Every week I write a note to the community at Montreal Diocesan Theological College. This week’s is posted here:During my recent leave, I read through a new report from Renewal Works, an organization in the American Episcopal Church that works for congregational renewal and church growth. The report is based on a survey they conducted of over 12,000 Episcopalians in nearly 200 churches. I commend the entire report (17 pages) to your attention. But I particularly want to draw your attention to what the survey revealed to be “key catalysts for spiritual growth” (pp. 7-8). Based on the survey, the report concludes that these four “catalysts” bring transformation and spiritual growth to congregations:

  • Engagement with scripture
  • The transforming power of the Eucharist
  • A deeper prayer life
  • The heart of leader

On first glance, there is nothing surprising about this list. These four catalysts remind us that being Christian is about engaging not just our mind but also our hearts, souls, and bodies as well. Each leads us deeper into engagement with God made known in Christ—in word, in sacrament, and in prayer. The list points to the importance of the kind of work we do in the college, forming people who see themselves as leaders of Christian communities. In one way or another, each of these items is a hallmark of our Anglican tradition.

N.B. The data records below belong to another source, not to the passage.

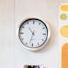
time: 10:32
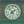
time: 1:53
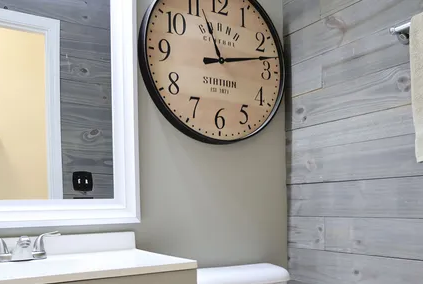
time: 11:13
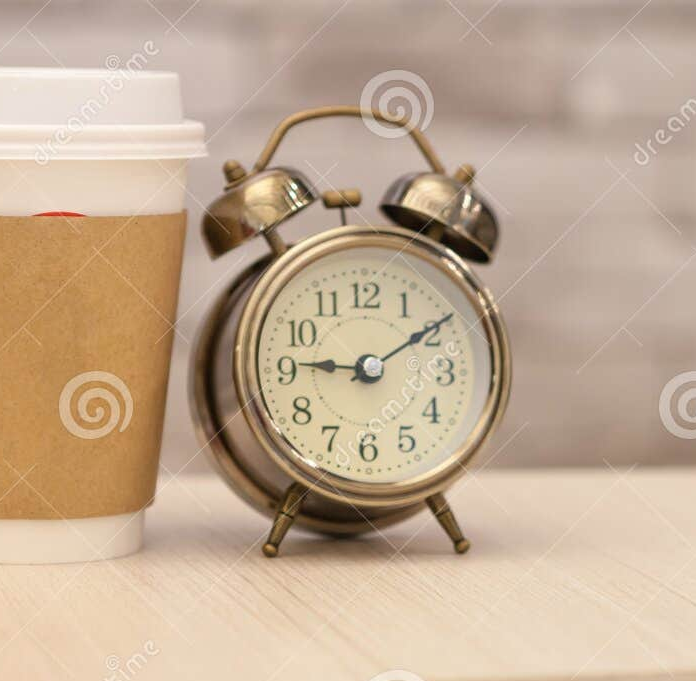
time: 9:09
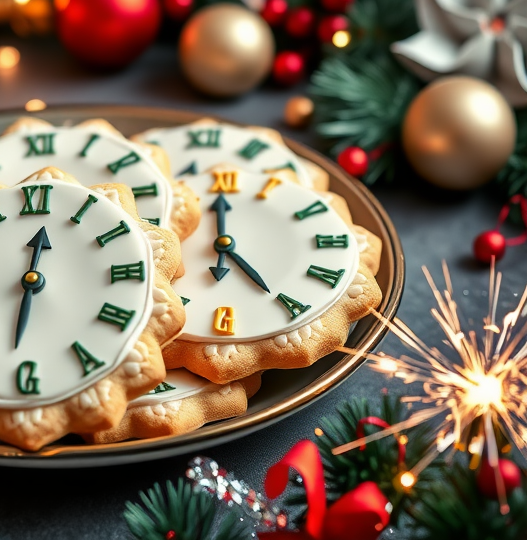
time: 12:23
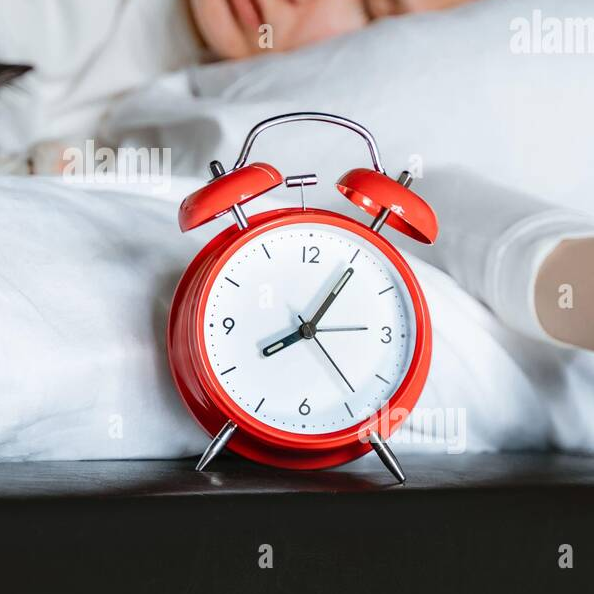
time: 8:05
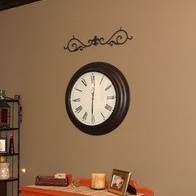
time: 6:01
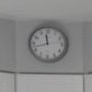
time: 11:42
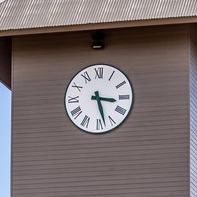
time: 3:27
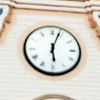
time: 6:03
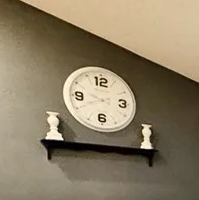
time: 9:40
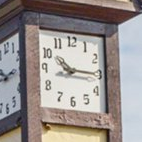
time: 10:14
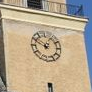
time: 12:49
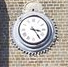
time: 3:24
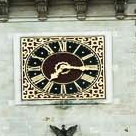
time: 7:15
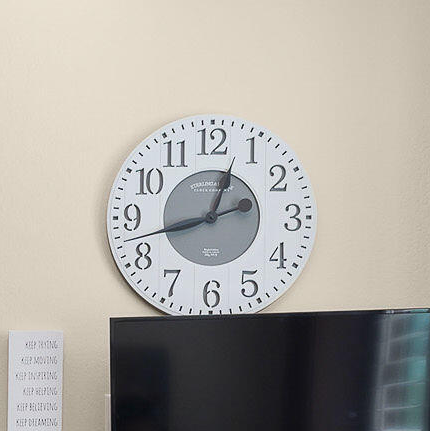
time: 12:42
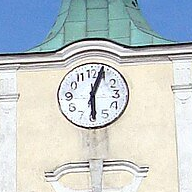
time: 6:03
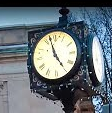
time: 4:57
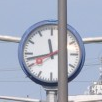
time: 11:42
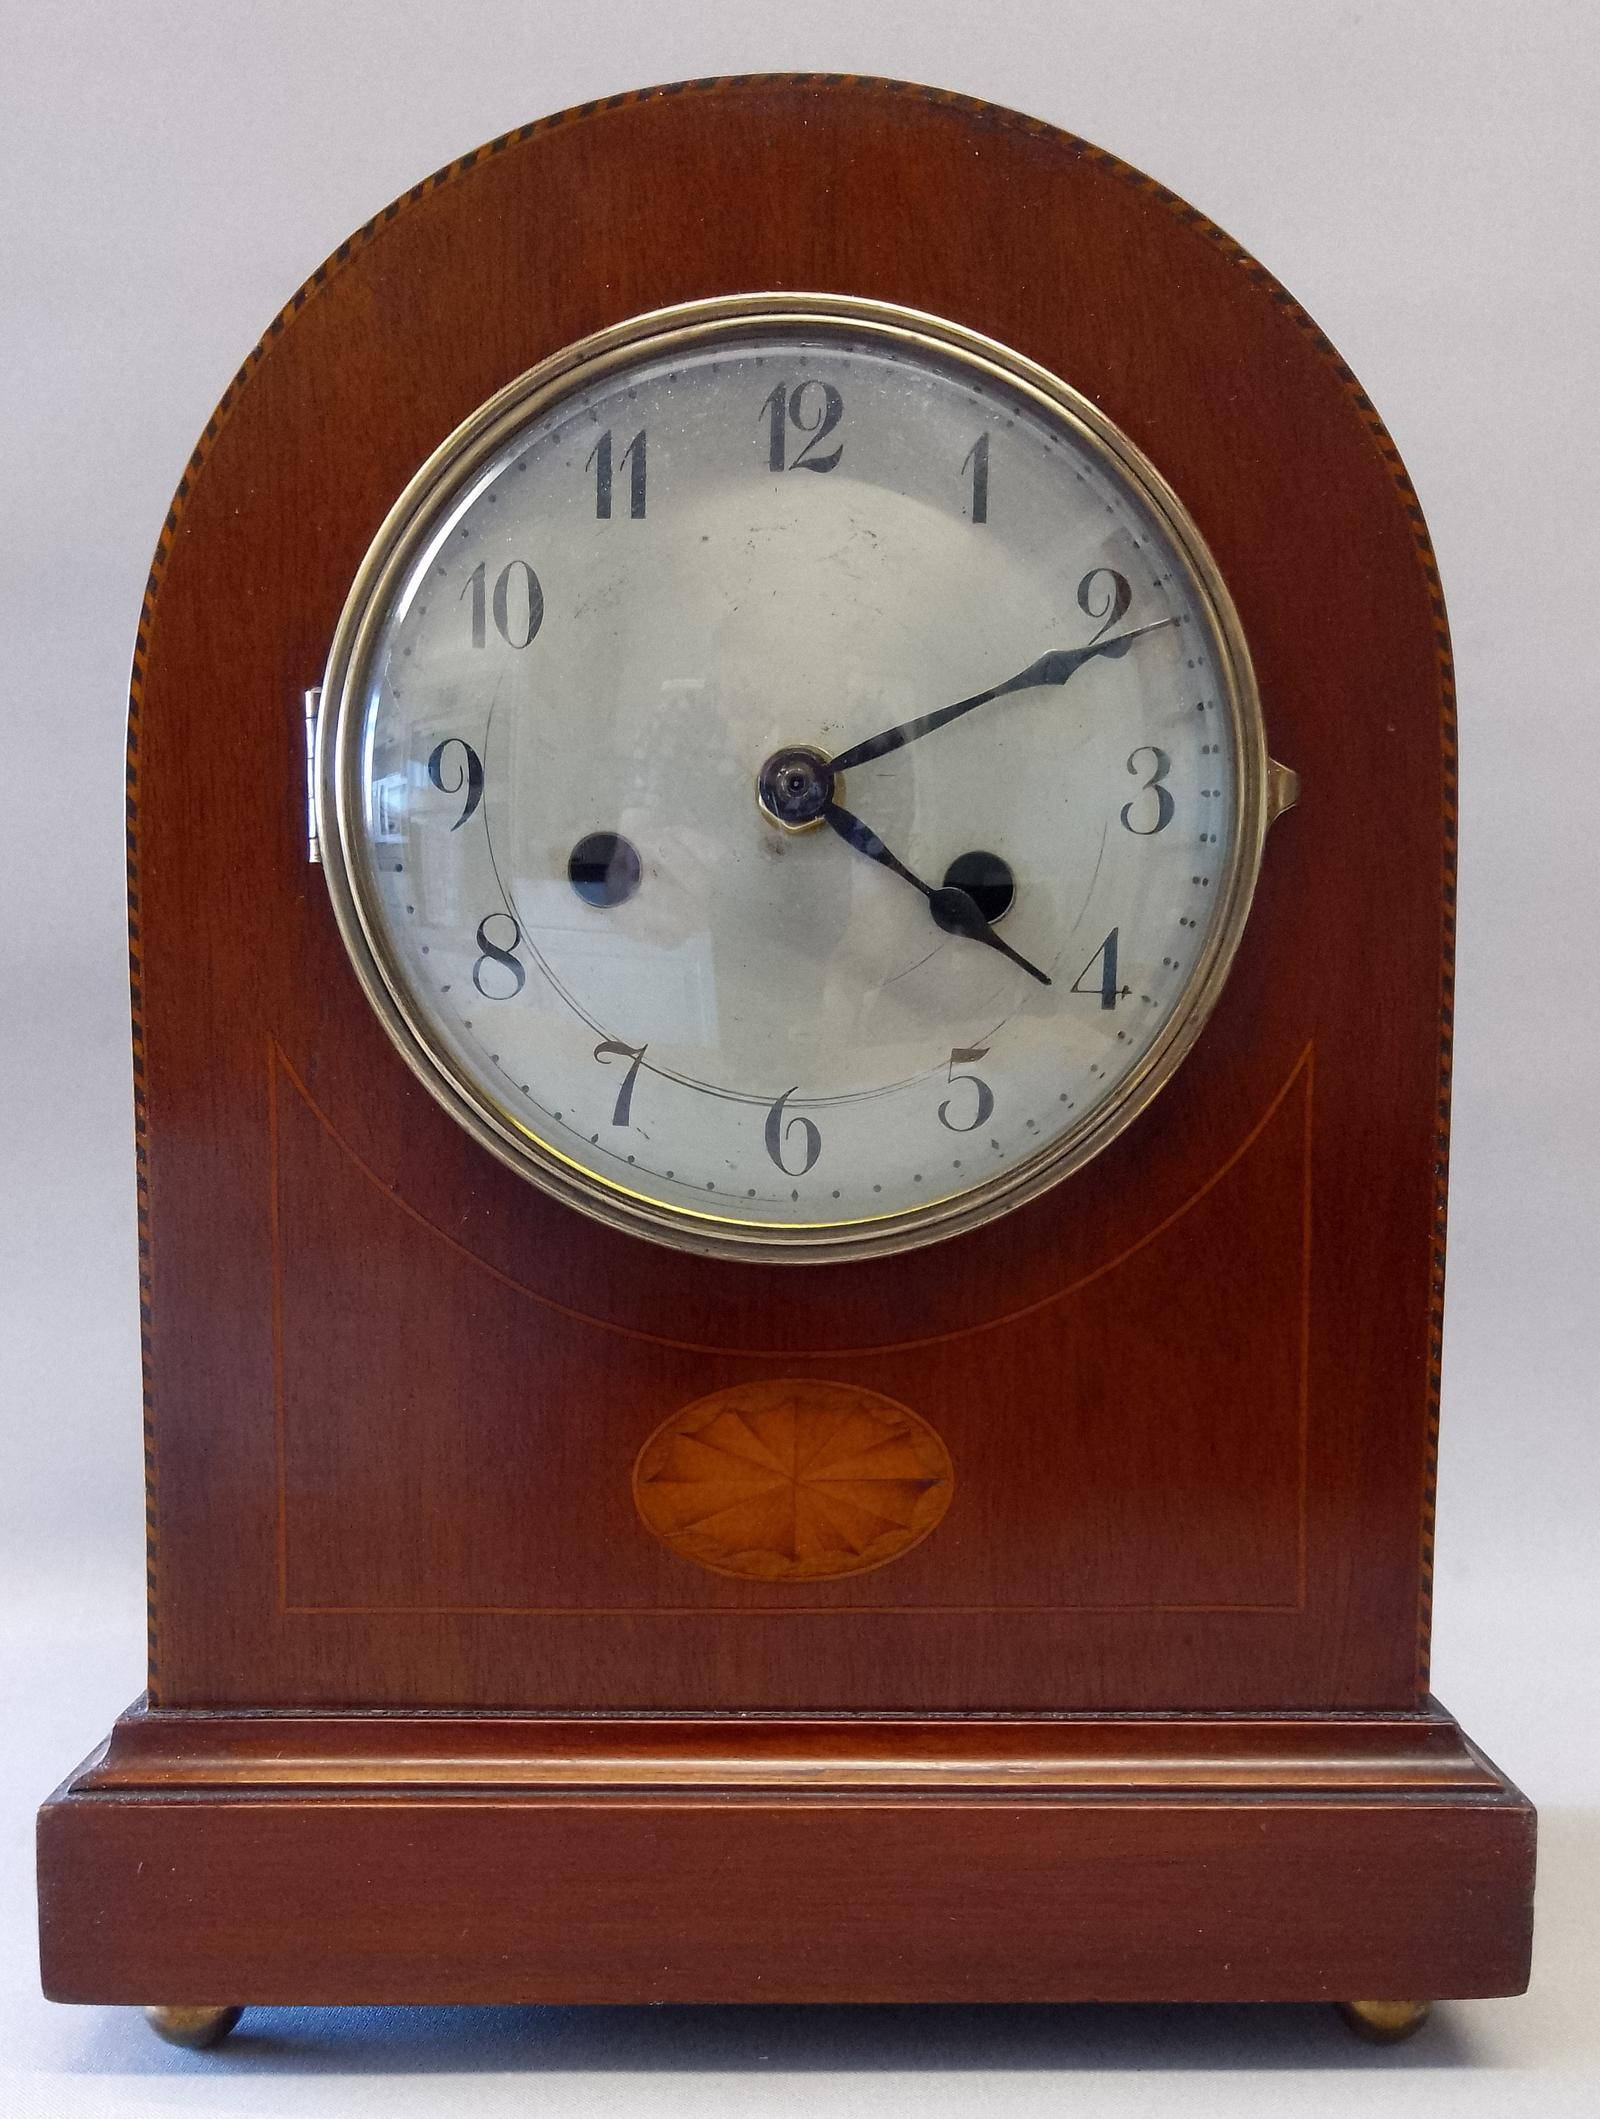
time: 4:10
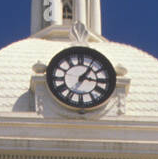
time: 1:16
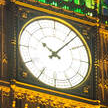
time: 10:07
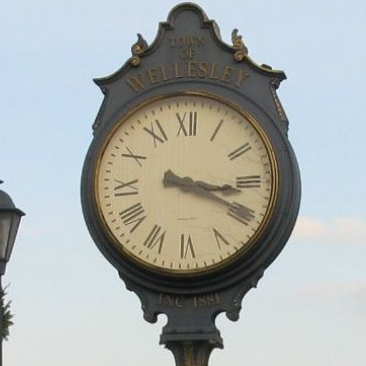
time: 3:19
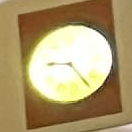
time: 9:23
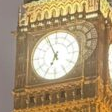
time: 6:55
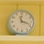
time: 11:18
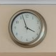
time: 3:56
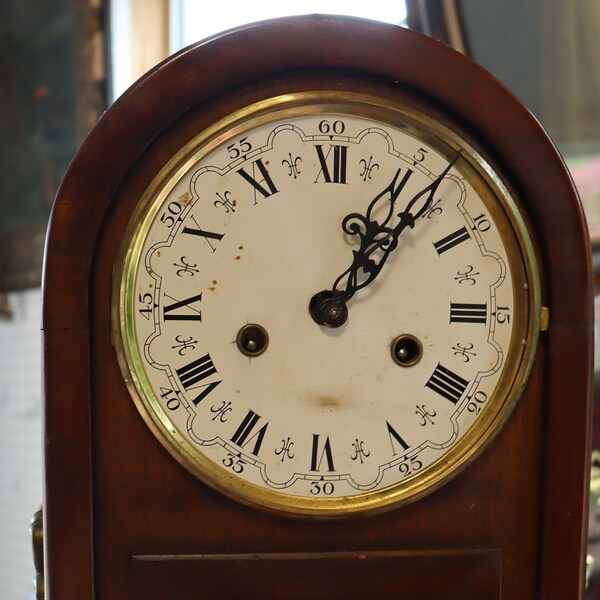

A favourite picture of mine from a trip to the Diocese of Akot in South Sudan

You might, therefore, find yourself asking: if the key catalysts for spiritual growth are hallmarks of the Anglican tradition, how come Anglican churches aren’t universally thriving? But as I look at the list more closely, I find myself asking how many of these catalysts are actually present in our churches. To take one example: it’s not clear to me that all of our churches have regular and readily-accessible Bible study groups and strongly encourage their members to participate in one. To take another: it’s not clear that all our churches create varied and regular opportunities to explore prayer in its many forms outside of the Sunday morning liturgy, or teach their parishioners how to pray.

This report is one contribution to the vigorous and welcome debate about the future of the church and of Christianity in an increasingly secular west. One message I take from this research is that part of the key to church renewal lies in returning to the habits and practices that have long been foundational to our Anglican tradition.